Script to remove a user's Kerberos Access Token

Hi,

I have an idea for a way to stop a ransomware infection after it begins. I will preface this by saying I’m not a ransomware or Kerberos expert and my line of thinking may be off. I also know that what I’m asking will not prevent any ransomware attacks.

My thinking is that when ransomware infects a user’s computer, it begins to encrypt as many files as it can, especially shared files. Now if I have file monitor watching my core business files for any changes and I see a user modifying (encrypting) many files more than normal then this might be a ransomware attack. My file monitor can launch a Powershell script if it detects activity such as this. I know how to easily disable a user’s AD account but from what I understand is that with Kerberos when that user tried to access the file share, they were granted an access token. This access token was then presented to the file share validating the user and the file share uses it to grant what files they have access to. Even though the their AD account is disabled this access token is still valid on the file share and can still encrypt files.
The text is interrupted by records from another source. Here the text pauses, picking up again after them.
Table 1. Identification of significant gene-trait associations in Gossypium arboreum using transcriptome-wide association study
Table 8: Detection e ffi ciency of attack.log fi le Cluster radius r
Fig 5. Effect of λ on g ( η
I’m looking to see if there is a Powershell command that can remove this access token and cause it to re-authenticate so the infected user can’t make any more changes. I understand that some files may be encrypted but restoring some from backup is better than all.
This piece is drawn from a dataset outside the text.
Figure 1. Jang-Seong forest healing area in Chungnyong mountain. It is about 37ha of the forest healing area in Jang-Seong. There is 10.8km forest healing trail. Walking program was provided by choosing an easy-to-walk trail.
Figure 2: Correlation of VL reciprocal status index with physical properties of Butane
Thanks for any suggestions!

You’re going to get a lot of false positives with this approach, and at least the .NET FileSystemWatcher could never keep up. You’d have to differentiate between a thousand corporate users legitimately changing a file or two apiece, and one user changing a thousand files - to a watcher, it would look the same, and .NET was never engineered with that level of performance.

And no, you can’t really revoke a token. It’s be easier to just remove that user’s SID from whatever ACLs there are. Which will also be time-consuming. Or, send a forced shutdown command to whatever machine the traffic is coming from (which has the effect of dumping the token cache). I’d argue that the shutdown would be a lot more effective.

Or, if your network is properly built to be secured, send a forced shutdown command, and then tell your internal firewalls to block traffic from that machine. Revoke its DHCP lease in your DHCP server, and replace it with a DHCP reservation for a useless IP address. That way the machine shuts down, and if it comes back up, it’s locked out at the IP level. be sure to do IPv6, too, of course.

As the fall out from this last attack, I’d be curious to see if companies that have invested in Whitelisting were not hit, assuming they had the vulnerability unpatched. I haven’t seen how the ransomware was spreading and propagating on machines, but I would imagine it would still be an exe being downloaded\executed, so a Whitelisted environment should have been safe.